**Task to complete**
Print again, word for word, all of the records below, and leave the pictures out.

**Entries shown**
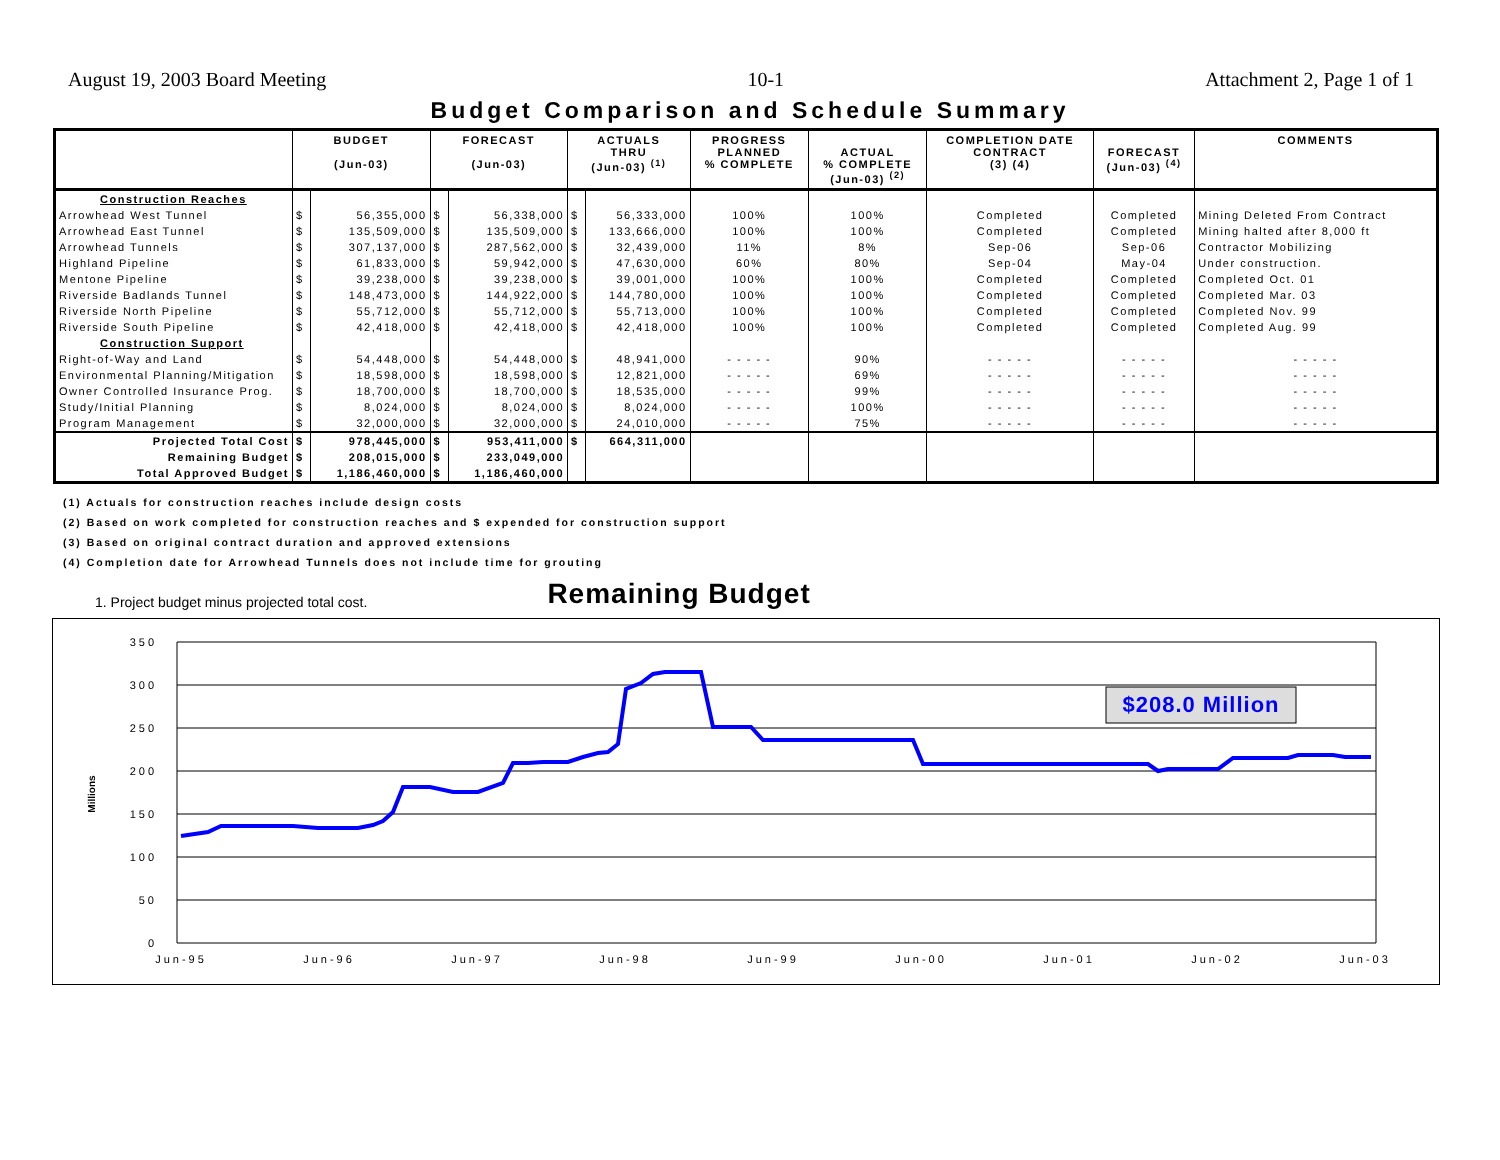August 19, 2003 Board Meeting 10-1 Attachment 2, Page 1 of 1
Budget Comparison and Schedule Summary
| | BUDGET (Jun-03) | | FORECAST (Jun-03) | | ACTUALS THRU (Jun-03) <sup>(1)</sup> | | PROGRESS PLANNED % COMPLETE | ACTUAL % COMPLETE (Jun-03) <sup>(2)</sup> | COMPLETION DATE CONTRACT (3) (4) | FORECAST (Jun-03) <sup>(4)</sup> | COMMENTS |
| --- | --- | --- | --- | --- | --- | --- | --- | --- | --- | --- | --- |
| Construction Reaches | | | | | | | | | | | |
| Arrowhead West Tunnel | $ | 56,355,000 | $ | 56,338,000 | $ | 56,333,000 | 100% | 100% | Completed | Completed | Mining Deleted From Contract |
| Arrowhead East Tunnel | $ | 135,509,000 | $ | 135,509,000 | $ | 133,666,000 | 100% | 100% | Completed | Completed | Mining halted after 8,000 ft |
| Arrowhead Tunnels | $ | 307,137,000 | $ | 287,562,000 | $ | 32,439,000 | 11% | 8% | Sep-06 | Sep-06 | Contractor Mobilizing |
| Highland Pipeline | $ | 61,833,000 | $ | 59,942,000 | $ | 47,630,000 | 60% | 80% | Sep-04 | May-04 | Under construction. |
| Mentone Pipeline | $ | 39,238,000 | $ | 39,238,000 | $ | 39,001,000 | 100% | 100% | Completed | Completed | Completed Oct. 01 |
| Riverside Badlands Tunnel | $ | 148,473,000 | $ | 144,922,000 | $ | 144,780,000 | 100% | 100% | Completed | Completed | Completed Mar. 03 |
| Riverside North Pipeline | $ | 55,712,000 | $ | 55,712,000 | $ | 55,713,000 | 100% | 100% | Completed | Completed | Completed Nov. 99 |
| Riverside South Pipeline | $ | 42,418,000 | $ | 42,418,000 | $ | 42,418,000 | 100% | 100% | Completed | Completed | Completed Aug. 99 |
| Construction Support | | | | | | | | | | | |
| Right-of-Way and Land | $ | 54,448,000 | $ | 54,448,000 | $ | 48,941,000 | - - - - - | 90% | - - - - - | - - - - - | - - - - - |
| Environmental Planning/Mitigation | $ | 18,598,000 | $ | 18,598,000 | $ | 12,821,000 | - - - - - | 69% | - - - - - | - - - - - | - - - - - |
| Owner Controlled Insurance Prog. | $ | 18,700,000 | $ | 18,700,000 | $ | 18,535,000 | - - - - - | 99% | - - - - - | - - - - - | - - - - - |
| Study/Initial Planning | $ | 8,024,000 | $ | 8,024,000 | $ | 8,024,000 | - - - - - | 100% | - - - - - | - - - - - | - - - - - |
| Program Management | $ | 32,000,000 | $ | 32,000,000 | $ | 24,010,000 | - - - - - | 75% | - - - - - | - - - - - | - - - - - |
| Projected Total Cost | $ | 978,445,000 | $ | 953,411,000 | $ | 664,311,000 | | | | | |
| Remaining Budget | $ | 208,015,000 | $ | 233,049,000 | | | | | | | |
| Total Approved Budget | $ | 1,186,460,000 | $ | 1,186,460,000 | | | | | | | |
(1) Actuals for construction reaches include design costs
(2) Based on work completed for construction reaches and $ expended for construction support
(3) Based on original contract duration and approved extensions
(4) Completion date for Arrowhead Tunnels does not include time for grouting
1. Project budget minus projected total cost. Remaining Budget
350
300
250
200
150
100
50
0
Millions
Jun-95
Jun-96
Jun-97
Jun-98
Jun-99
Jun-00
Jun-01
Jun-02
Jun-03
$208.0 Million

**Solution**
August 19, 2003 Board Meeting 10-1 Attachment 2, Page 1 of 1
Budget Comparison and Schedule Summary
| | BUDGET (Jun-03) | | FORECAST (Jun-03) | | ACTUALS THRU (Jun-03) <sup>(1)</sup> | | PROGRESS PLANNED % COMPLETE | ACTUAL % COMPLETE (Jun-03) <sup>(2)</sup> | COMPLETION DATE CONTRACT (3) (4) | FORECAST (Jun-03) <sup>(4)</sup> | COMMENTS |
| --- | --- | --- | --- | --- | --- | --- | --- | --- | --- | --- | --- |
| Construction Reaches | | | | | | | | | | | |
| Arrowhead West Tunnel | $ | 56,355,000 | $ | 56,338,000 | $ | 56,333,000 | 100% | 100% | Completed | Completed | Mining Deleted From Contract |
| Arrowhead East Tunnel | $ | 135,509,000 | $ | 135,509,000 | $ | 133,666,000 | 100% | 100% | Completed | Completed | Mining halted after 8,000 ft |
| Arrowhead Tunnels | $ | 307,137,000 | $ | 287,562,000 | $ | 32,439,000 | 11% | 8% | Sep-06 | Sep-06 | Contractor Mobilizing |
| Highland Pipeline | $ | 61,833,000 | $ | 59,942,000 | $ | 47,630,000 | 60% | 80% | Sep-04 | May-04 | Under construction. |
| Mentone Pipeline | $ | 39,238,000 | $ | 39,238,000 | $ | 39,001,000 | 100% | 100% | Completed | Completed | Completed Oct. 01 |
| Riverside Badlands Tunnel | $ | 148,473,000 | $ | 144,922,000 | $ | 144,780,000 | 100% | 100% | Completed | Completed | Completed Mar. 03 |
| Riverside North Pipeline | $ | 55,712,000 | $ | 55,712,000 | $ | 55,713,000 | 100% | 100% | Completed | Completed | Completed Nov. 99 |
| Riverside South Pipeline | $ | 42,418,000 | $ | 42,418,000 | $ | 42,418,000 | 100% | 100% | Completed | Completed | Completed Aug. 99 |
| Construction Support | | | | | | | | | | | |
| Right-of-Way and Land | $ | 54,448,000 | $ | 54,448,000 | $ | 48,941,000 | - - - - - | 90% | - - - - - | - - - - - | - - - - - |
| Environmental Planning/Mitigation | $ | 18,598,000 | $ | 18,598,000 | $ | 12,821,000 | - - - - - | 69% | - - - - - | - - - - - | - - - - - |
| Owner Controlled Insurance Prog. | $ | 18,700,000 | $ | 18,700,000 | $ | 18,535,000 | - - - - - | 99% | - - - - - | - - - - - | - - - - - |
| Study/Initial Planning | $ | 8,024,000 | $ | 8,024,000 | $ | 8,024,000 | - - - - - | 100% | - - - - - | - - - - - | - - - - - |
| Program Management | $ | 32,000,000 | $ | 32,000,000 | $ | 24,010,000 | - - - - - | 75% | - - - - - | - - - - - | - - - - - |
| Projected Total Cost | $ | 978,445,000 | $ | 953,411,000 | $ | 664,311,000 | | | | | |
| Remaining Budget | $ | 208,015,000 | $ | 233,049,000 | | | | | | | |
| Total Approved Budget | $ | 1,186,460,000 | $ | 1,186,460,000 | | | | | | | |
(1) Actuals for construction reaches include design costs
(2) Based on work completed for construction reaches and $ expended for construction support
(3) Based on original contract duration and approved extensions
(4) Completion date for Arrowhead Tunnels does not include time for grouting
1. Project budget minus projected total cost. Remaining Budget
350
300
250
200
150
100
50
0
Millions
Jun-95
Jun-96
Jun-97
Jun-98
Jun-99
Jun-00
Jun-01
Jun-02
Jun-03
$208.0 Million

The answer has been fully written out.